Tuesday, September 16, 2008

Burn After Reading

Sunday, September 14, 2008

For maybe the first 40 minutes or so, I thought this was going to be another Intolerable Cruelty or Ladykillers, where it's funny and entertaining, but in a who gives a shit kind of way that seems beneath the talent of the Coen Bros. But as it goes along, the movie really builds a comic momentum and a weird kind of intensity. It's not one of their best films, but it's a worthwhile one.

Although critics of the Coens are going to have a field day. I would say that this one is guilty of all the things the Coens are usually accused of: condescention and cruelty towards characters, smugness, nihilism, all that. I tend to disagree with those criticisms, and I'm not even sure they are always a bad thing, but there's no doubt that it's all on display here.

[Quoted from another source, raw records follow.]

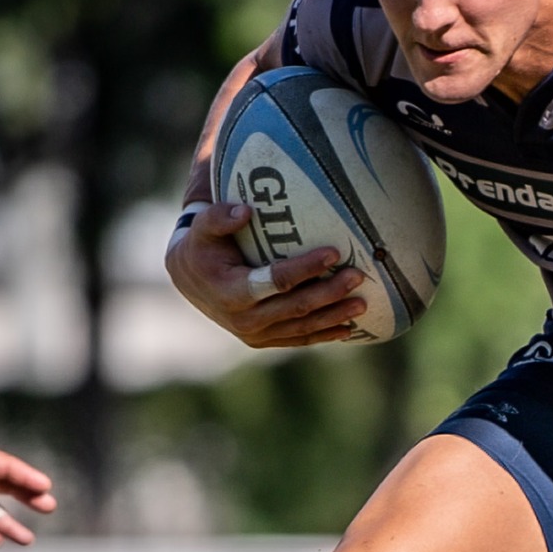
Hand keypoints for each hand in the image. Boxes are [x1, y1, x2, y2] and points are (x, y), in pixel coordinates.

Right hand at [165, 200, 368, 347]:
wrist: (190, 281)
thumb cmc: (202, 247)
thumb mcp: (202, 228)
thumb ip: (219, 217)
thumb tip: (246, 210)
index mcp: (232, 292)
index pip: (276, 280)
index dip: (306, 268)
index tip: (333, 253)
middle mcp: (245, 319)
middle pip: (296, 306)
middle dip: (330, 293)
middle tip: (357, 276)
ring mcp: (255, 334)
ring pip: (302, 327)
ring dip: (334, 316)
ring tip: (363, 303)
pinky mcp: (264, 340)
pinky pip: (299, 339)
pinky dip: (324, 334)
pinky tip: (349, 327)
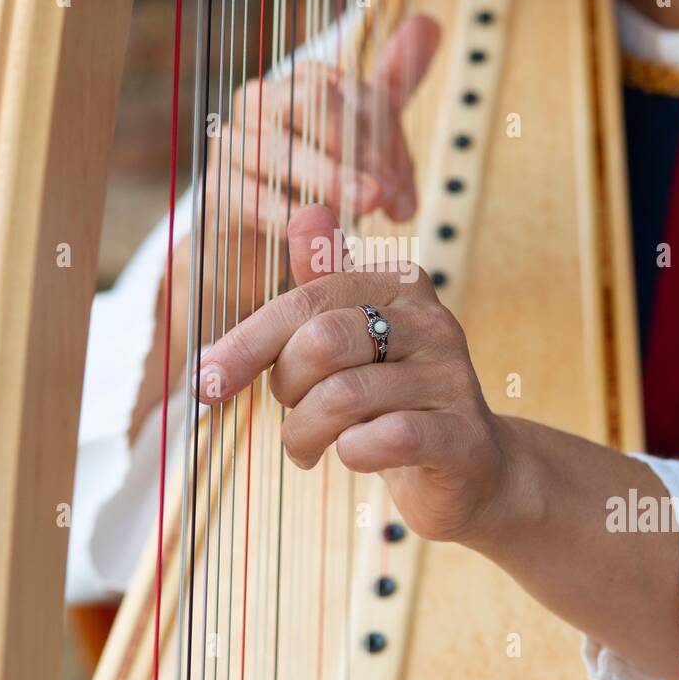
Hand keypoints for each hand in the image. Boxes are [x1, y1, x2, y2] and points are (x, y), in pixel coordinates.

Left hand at [194, 204, 518, 544]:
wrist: (472, 467)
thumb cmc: (394, 397)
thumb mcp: (352, 336)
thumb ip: (322, 282)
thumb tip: (304, 212)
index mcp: (400, 285)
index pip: (305, 300)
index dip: (246, 343)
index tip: (206, 381)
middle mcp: (432, 321)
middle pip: (320, 342)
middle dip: (285, 387)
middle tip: (289, 414)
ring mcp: (451, 378)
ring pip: (344, 397)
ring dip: (304, 432)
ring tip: (305, 448)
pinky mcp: (462, 436)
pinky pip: (387, 438)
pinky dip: (351, 452)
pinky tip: (349, 455)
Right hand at [205, 13, 439, 232]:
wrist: (263, 233)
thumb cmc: (321, 175)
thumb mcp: (365, 131)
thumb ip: (395, 82)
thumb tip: (429, 24)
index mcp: (300, 80)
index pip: (345, 88)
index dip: (380, 136)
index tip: (402, 187)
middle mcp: (261, 101)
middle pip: (311, 104)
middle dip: (356, 151)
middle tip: (386, 196)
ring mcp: (233, 142)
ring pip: (281, 152)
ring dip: (329, 182)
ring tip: (363, 211)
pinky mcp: (217, 187)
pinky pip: (253, 197)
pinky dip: (290, 216)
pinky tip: (321, 232)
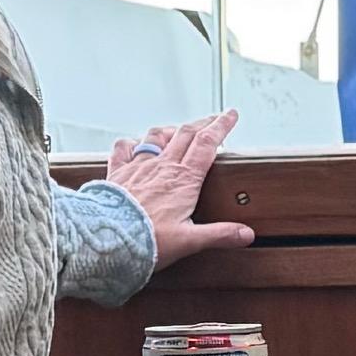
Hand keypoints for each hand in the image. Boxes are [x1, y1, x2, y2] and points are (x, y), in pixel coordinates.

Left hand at [102, 113, 255, 271]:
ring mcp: (138, 167)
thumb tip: (247, 234)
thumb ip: (219, 234)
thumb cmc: (149, 241)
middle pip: (186, 134)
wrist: (108, 238)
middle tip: (214, 119)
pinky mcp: (117, 173)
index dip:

The thing that will really throw some people is, after No Country for Old Men, how frivilous this movie feels. It's frivilous to the point of nihilism. Few movies seem so willing to point out their own pointlessness. There's not even really a "plot," just a lot of confused characters who believe something bigger is going on, when there isn't. The movie graphically, shockingly kills off one of the only remotely likable characters in the movie, then dismisses their death with a couple of offhand jokes. At the end, a couple of mid-level intellegence agents, themselves barely peripheral to the story, discuss the plot and determine that they don't understand what happened or why, that it meant nothing, and it should never happen again.

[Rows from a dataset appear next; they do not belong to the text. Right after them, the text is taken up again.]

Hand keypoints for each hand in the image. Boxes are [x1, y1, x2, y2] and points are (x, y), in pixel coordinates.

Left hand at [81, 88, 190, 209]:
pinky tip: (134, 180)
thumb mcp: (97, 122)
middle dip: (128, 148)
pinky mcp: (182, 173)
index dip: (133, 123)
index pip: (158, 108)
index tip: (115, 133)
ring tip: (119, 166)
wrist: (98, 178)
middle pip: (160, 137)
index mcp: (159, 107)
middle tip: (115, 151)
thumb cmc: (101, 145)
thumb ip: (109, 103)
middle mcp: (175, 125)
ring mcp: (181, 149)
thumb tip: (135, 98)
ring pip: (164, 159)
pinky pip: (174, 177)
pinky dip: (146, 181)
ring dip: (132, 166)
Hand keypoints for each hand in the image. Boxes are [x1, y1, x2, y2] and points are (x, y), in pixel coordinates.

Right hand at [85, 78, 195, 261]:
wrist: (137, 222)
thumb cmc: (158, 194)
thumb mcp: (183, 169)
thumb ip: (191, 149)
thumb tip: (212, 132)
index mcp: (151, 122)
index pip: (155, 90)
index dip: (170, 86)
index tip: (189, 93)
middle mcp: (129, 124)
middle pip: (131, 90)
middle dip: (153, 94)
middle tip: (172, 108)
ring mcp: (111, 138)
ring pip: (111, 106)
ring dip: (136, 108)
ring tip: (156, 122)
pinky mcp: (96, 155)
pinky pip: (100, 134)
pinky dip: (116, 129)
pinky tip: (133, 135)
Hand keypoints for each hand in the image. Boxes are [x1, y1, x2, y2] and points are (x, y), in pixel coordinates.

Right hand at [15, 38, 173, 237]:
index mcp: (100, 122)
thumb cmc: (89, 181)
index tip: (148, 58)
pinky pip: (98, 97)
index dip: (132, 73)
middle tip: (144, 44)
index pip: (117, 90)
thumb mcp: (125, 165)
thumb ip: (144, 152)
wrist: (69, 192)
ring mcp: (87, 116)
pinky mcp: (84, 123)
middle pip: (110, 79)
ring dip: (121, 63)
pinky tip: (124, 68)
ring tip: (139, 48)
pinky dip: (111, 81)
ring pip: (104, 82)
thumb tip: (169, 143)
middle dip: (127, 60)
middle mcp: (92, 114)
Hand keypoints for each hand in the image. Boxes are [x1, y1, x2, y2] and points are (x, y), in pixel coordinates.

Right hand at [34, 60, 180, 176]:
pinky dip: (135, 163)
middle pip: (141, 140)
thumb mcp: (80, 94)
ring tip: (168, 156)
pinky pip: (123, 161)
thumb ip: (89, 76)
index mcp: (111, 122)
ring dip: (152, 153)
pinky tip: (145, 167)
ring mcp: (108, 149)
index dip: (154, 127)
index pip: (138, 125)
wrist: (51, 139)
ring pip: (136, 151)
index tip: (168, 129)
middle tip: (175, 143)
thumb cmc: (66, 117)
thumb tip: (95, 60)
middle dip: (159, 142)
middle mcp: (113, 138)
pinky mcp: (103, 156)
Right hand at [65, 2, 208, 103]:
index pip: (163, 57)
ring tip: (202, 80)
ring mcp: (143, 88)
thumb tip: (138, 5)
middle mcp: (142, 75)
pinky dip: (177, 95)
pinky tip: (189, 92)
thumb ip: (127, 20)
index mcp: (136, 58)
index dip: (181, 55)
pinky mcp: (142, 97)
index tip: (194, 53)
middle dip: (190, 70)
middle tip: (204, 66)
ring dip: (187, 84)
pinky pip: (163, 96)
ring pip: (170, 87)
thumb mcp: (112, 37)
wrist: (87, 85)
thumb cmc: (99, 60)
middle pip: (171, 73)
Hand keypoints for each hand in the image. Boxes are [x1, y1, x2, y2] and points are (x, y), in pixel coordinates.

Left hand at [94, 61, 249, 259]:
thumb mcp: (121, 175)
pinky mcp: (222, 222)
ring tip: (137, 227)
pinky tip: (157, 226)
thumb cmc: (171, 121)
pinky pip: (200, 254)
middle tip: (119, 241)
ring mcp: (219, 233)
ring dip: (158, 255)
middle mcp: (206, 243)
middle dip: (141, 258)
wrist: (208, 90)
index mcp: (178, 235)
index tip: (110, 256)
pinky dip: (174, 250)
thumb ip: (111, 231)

Hell, the very title of this suggests that it's not something you should dwell on.

Still, even if this is just an exercise in dark humor and ironic style, the Coen's are really fucking good at it, and I can give it a enthusiastic recommendation. It's not a great movie, but it will tide me over until they next time they do make a great one.

2 comments:

Anonymous said...

I'm going to have to disagree with you here. This is one of the few Coen brothers movies that had me laughing as much the first time as the Big Lebowski did the second time. And I still think some of the setups, like the slow zooms and tense music when clooney is getting the pieces of his machine, will be funnier the second time. I'll even say that I liked this significantly more then No Country For Old Men and thought not only was the technical style and characterization on par with that movie but that they were also in service of themes just as bleak as NCFOM. The switcheroo in this films ending that changes what most of the movie is about was also better done. It was also funny.
But hey, just as you have you believe that Blade II and the Hellboys are richer and better then Pan's Labyrinth I have always believed that the Coen's comedies are richer and better then any of their more serious pieces. Stinkers like Intolerable Cruelty and LadyKillers exempted of course. Oh and "The Man Who Wasn't There" I have no excuse for that crap. I mean damn.

Anonymous said...

Forgot one last thing. I loved how they went out of their way to make George Clooneys wife less sympathetic.